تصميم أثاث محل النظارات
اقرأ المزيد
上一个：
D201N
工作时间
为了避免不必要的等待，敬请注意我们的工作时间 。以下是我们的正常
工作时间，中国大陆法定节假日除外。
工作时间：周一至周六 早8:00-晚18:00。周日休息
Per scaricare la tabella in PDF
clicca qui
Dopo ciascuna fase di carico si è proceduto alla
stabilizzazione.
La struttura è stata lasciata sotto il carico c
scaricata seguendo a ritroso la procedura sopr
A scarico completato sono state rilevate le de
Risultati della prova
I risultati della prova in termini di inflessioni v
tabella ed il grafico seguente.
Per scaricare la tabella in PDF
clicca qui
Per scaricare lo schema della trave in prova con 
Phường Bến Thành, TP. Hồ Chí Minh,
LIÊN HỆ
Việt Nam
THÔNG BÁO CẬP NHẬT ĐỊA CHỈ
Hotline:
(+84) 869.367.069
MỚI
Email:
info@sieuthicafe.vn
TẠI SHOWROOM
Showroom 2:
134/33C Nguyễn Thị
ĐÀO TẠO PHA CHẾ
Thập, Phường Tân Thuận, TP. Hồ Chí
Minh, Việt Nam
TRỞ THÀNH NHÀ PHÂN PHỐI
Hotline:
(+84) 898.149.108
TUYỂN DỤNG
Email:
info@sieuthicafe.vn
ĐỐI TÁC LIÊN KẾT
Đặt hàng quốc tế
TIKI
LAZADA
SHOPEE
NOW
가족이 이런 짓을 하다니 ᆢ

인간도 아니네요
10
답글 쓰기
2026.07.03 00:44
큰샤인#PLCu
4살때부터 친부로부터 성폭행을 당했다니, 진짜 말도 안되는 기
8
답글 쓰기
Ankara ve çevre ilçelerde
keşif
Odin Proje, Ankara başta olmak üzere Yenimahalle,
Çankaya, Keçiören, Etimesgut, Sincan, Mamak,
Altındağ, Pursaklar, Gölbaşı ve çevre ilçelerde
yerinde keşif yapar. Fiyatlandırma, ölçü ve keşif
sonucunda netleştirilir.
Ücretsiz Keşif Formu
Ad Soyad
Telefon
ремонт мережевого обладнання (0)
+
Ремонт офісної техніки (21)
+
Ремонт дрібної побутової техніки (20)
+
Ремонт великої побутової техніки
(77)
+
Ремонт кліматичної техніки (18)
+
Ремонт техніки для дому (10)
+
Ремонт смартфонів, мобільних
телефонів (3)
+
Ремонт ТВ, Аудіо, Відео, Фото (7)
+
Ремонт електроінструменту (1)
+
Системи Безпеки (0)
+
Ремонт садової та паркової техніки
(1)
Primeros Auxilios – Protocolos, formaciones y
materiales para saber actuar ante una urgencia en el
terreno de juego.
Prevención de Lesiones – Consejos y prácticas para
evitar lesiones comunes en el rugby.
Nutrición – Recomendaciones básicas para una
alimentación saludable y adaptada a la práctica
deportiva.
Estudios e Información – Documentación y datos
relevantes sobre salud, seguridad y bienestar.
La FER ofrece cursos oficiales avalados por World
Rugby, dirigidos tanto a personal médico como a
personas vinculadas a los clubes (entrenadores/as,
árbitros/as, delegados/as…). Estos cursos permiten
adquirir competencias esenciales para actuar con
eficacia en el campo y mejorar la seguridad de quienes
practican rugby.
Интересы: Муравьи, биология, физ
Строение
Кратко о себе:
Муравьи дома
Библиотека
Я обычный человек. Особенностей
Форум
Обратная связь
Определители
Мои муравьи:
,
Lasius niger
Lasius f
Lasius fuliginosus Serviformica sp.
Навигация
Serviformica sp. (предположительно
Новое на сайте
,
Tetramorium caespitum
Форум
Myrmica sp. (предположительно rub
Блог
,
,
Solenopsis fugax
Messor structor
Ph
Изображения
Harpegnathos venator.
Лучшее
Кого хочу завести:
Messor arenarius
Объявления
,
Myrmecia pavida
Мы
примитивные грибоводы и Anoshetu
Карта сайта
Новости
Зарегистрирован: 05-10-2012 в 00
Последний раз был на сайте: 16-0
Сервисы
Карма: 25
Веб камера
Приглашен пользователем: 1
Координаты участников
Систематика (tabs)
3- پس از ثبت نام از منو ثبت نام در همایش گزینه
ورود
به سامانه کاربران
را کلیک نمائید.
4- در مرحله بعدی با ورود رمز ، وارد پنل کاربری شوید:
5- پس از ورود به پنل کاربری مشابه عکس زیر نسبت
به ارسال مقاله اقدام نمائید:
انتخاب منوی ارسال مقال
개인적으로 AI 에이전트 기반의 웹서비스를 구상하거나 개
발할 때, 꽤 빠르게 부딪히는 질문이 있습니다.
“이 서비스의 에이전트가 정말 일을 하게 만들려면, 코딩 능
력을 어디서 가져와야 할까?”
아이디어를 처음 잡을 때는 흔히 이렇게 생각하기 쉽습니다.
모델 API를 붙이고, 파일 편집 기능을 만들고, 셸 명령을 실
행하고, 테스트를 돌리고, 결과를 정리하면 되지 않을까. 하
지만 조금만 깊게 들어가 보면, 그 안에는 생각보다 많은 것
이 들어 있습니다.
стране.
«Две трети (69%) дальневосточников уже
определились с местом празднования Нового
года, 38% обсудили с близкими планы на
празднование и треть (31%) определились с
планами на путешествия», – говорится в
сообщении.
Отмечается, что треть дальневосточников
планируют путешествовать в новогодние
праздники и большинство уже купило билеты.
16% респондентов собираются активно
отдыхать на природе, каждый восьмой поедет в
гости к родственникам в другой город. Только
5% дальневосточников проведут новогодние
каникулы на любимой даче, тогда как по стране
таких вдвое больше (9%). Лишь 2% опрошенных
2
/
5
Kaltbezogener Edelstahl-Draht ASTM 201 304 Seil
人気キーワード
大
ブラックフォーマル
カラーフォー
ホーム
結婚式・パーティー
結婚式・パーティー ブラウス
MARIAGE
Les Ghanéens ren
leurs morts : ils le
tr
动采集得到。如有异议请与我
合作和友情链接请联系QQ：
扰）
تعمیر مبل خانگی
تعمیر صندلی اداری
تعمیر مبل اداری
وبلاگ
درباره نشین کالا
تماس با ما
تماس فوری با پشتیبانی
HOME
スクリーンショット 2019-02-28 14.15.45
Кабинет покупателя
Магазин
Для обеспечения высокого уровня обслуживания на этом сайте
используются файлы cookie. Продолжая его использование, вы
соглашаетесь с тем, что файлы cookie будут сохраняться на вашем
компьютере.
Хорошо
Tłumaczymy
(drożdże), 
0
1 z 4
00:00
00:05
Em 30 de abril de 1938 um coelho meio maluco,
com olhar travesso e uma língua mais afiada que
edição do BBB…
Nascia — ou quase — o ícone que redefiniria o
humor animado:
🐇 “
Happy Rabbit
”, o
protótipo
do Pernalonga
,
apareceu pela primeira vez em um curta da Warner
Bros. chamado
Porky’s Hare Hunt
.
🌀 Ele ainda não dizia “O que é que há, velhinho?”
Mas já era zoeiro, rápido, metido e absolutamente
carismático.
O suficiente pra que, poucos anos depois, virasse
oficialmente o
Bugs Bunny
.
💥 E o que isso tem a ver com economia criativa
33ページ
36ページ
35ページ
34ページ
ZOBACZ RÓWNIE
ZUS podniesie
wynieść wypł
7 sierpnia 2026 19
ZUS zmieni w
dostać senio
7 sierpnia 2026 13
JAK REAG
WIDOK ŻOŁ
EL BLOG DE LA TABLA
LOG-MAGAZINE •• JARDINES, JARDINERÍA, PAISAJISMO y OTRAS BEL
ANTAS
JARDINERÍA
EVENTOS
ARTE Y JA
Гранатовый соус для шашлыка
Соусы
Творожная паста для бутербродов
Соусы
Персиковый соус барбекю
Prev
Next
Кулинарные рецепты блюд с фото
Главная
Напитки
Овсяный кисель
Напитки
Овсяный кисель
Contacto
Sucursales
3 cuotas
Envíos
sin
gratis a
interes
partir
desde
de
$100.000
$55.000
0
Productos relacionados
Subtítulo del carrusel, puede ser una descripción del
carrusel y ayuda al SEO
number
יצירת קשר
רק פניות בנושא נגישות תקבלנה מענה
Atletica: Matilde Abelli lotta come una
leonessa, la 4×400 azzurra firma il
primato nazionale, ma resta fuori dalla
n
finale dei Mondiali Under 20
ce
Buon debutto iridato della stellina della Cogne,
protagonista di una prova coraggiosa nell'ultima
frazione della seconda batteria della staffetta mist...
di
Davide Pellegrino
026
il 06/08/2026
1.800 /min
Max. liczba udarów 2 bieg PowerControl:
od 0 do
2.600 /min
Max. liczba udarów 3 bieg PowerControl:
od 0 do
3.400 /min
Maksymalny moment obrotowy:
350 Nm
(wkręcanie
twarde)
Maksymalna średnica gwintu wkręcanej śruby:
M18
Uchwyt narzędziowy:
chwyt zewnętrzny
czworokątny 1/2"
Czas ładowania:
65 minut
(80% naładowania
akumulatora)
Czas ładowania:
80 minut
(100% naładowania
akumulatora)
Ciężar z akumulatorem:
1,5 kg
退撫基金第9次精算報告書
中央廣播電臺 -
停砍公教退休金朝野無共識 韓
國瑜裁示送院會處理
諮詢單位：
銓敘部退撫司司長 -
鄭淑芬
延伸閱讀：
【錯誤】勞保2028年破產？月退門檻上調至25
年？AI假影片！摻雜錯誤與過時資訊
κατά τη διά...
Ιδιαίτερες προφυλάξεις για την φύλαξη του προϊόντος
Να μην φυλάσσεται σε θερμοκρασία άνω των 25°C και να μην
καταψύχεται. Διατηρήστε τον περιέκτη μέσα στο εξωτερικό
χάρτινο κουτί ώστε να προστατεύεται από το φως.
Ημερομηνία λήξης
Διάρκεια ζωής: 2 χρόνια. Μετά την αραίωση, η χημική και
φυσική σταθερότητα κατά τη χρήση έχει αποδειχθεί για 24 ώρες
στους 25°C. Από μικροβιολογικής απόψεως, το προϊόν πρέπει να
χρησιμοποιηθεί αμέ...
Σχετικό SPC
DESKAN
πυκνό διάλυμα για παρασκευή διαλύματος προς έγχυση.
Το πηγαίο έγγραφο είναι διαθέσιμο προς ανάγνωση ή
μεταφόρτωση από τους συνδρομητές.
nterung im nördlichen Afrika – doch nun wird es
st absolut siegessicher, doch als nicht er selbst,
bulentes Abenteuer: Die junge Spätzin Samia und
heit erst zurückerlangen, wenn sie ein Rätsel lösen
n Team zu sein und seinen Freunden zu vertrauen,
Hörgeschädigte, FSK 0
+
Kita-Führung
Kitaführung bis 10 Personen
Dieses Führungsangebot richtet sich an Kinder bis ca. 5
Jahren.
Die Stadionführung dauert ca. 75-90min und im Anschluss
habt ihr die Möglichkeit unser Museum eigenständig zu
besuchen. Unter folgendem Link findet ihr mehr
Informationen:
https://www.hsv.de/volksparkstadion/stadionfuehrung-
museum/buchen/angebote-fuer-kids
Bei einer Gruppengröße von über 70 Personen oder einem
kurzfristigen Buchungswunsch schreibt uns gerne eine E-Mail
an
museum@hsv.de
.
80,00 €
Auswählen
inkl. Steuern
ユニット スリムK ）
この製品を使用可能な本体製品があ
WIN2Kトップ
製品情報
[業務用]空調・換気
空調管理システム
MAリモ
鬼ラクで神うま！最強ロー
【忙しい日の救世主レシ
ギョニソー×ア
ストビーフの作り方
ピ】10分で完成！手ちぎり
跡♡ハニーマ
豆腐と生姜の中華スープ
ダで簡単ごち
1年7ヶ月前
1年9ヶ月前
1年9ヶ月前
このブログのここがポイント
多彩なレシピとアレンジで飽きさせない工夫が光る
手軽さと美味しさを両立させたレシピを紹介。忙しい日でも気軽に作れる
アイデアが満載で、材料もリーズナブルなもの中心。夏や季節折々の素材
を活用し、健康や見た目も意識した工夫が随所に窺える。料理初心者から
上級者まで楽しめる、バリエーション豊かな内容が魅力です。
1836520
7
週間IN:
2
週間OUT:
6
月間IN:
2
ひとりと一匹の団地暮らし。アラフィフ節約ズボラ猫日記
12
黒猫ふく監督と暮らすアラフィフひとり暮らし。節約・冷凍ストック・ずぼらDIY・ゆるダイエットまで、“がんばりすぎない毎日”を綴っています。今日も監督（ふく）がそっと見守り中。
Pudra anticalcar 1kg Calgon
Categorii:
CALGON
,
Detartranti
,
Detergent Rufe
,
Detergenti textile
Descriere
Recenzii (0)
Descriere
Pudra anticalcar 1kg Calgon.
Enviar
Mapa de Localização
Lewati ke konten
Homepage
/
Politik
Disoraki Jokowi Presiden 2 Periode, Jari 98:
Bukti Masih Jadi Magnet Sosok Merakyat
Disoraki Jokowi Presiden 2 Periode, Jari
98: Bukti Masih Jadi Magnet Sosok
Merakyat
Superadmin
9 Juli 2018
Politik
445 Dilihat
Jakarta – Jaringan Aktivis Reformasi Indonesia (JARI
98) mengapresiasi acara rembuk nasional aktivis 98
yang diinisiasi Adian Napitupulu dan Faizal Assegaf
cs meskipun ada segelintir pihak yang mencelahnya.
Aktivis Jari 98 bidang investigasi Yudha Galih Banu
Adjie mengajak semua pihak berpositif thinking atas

•••••

* [TASK PROMPT]: Rewrite the stretch of the listing from its start through the line containing "scaricata seguendo a", replacing "clicca qui" with "premi qui" and leaving everything else unchanged. Return only those lines.

* [SOLUTION BELOW]:
تصميم أثاث محل النظارات
اقرأ المزيد
上一个：
D201N
工作时间
为了避免不必要的等待，敬请注意我们的工作时间 。以下是我们的正常
工作时间，中国大陆法定节假日除外。
工作时间：周一至周六 早8:00-晚18:00。周日休息
Per scaricare la tabella in PDF
premi qui
Dopo ciascuna fase di carico si è proceduto alla
stabilizzazione.
La struttura è stata lasciata sotto il carico c
scaricata seguendo a ritroso la procedura sopr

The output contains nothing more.